(Beginning of Data shown)
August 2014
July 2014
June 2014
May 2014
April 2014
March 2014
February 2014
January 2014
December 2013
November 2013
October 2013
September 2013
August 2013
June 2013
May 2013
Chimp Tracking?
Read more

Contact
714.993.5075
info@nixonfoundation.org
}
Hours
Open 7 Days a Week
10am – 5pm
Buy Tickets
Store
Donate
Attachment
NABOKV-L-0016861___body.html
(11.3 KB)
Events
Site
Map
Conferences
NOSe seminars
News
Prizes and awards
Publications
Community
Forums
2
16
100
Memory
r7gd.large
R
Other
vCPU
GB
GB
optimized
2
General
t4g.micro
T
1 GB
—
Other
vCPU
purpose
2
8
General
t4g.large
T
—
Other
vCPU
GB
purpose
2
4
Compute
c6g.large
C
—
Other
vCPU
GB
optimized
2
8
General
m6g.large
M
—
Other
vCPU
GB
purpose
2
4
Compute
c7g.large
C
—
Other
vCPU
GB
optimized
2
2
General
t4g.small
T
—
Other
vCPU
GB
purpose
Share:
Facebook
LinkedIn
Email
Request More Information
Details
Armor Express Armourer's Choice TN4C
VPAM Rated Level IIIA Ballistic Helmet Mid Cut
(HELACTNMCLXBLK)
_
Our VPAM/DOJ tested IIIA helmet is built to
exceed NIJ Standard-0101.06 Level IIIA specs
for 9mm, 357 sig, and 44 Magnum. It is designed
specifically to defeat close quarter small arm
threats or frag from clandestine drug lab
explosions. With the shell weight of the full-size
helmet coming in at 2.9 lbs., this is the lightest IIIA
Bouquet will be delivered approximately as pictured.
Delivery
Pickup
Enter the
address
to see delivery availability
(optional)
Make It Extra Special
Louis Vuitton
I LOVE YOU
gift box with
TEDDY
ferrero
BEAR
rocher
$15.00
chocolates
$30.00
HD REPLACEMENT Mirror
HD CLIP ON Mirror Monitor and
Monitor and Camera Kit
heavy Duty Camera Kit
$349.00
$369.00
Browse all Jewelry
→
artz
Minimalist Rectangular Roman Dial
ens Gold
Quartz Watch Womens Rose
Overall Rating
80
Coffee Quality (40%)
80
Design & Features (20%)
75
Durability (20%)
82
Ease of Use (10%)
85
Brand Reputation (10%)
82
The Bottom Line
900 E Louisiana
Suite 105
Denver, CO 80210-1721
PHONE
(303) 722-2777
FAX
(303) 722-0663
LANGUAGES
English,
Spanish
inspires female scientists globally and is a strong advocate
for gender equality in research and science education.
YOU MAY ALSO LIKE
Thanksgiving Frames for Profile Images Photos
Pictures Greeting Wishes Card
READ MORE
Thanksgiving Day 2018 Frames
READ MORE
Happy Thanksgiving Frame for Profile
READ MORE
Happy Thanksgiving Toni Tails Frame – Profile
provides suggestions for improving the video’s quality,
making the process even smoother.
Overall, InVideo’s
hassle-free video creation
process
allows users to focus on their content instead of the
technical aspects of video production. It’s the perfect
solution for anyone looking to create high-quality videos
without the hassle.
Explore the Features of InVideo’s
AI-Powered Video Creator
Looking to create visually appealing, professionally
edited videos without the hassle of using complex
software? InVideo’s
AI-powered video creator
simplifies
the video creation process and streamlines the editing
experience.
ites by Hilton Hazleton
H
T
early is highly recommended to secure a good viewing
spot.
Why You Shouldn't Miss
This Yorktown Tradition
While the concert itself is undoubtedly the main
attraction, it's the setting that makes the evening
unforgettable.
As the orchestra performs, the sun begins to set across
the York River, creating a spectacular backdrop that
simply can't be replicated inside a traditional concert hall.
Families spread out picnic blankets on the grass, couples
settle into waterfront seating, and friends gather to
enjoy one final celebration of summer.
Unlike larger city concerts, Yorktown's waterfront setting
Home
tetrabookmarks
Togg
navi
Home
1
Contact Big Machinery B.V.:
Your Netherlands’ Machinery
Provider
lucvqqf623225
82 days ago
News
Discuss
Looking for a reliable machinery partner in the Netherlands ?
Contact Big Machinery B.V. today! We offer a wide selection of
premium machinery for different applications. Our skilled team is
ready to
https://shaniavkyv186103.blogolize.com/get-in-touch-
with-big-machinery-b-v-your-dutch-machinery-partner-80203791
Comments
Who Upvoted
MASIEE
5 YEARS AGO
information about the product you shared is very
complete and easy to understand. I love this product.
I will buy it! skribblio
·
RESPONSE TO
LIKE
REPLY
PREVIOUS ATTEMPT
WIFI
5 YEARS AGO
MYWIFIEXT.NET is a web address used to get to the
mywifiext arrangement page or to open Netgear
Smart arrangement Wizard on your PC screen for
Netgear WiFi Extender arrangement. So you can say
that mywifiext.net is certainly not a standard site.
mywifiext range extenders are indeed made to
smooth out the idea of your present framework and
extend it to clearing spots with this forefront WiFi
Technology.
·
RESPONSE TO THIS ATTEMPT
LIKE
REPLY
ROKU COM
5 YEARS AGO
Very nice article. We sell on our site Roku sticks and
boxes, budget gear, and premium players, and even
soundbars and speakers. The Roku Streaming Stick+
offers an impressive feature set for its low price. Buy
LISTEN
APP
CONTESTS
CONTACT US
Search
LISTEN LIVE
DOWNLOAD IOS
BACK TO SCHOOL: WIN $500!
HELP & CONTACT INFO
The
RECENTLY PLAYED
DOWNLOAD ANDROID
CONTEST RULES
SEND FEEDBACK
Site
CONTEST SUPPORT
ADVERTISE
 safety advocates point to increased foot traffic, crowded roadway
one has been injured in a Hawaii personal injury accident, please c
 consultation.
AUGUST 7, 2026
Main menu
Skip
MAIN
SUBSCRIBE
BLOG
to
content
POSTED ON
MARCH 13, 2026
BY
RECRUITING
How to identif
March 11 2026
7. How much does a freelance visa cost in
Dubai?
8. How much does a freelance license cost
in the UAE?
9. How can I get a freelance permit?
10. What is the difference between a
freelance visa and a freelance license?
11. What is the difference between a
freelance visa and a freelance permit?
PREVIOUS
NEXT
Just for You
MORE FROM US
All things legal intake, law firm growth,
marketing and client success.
(End of Data shown)
*To-do item*
Show the lines in the entries above that include the string "Mirror".

*Response area*
HD REPLACEMENT Mirror
HD CLIP ON Mirror Monitor and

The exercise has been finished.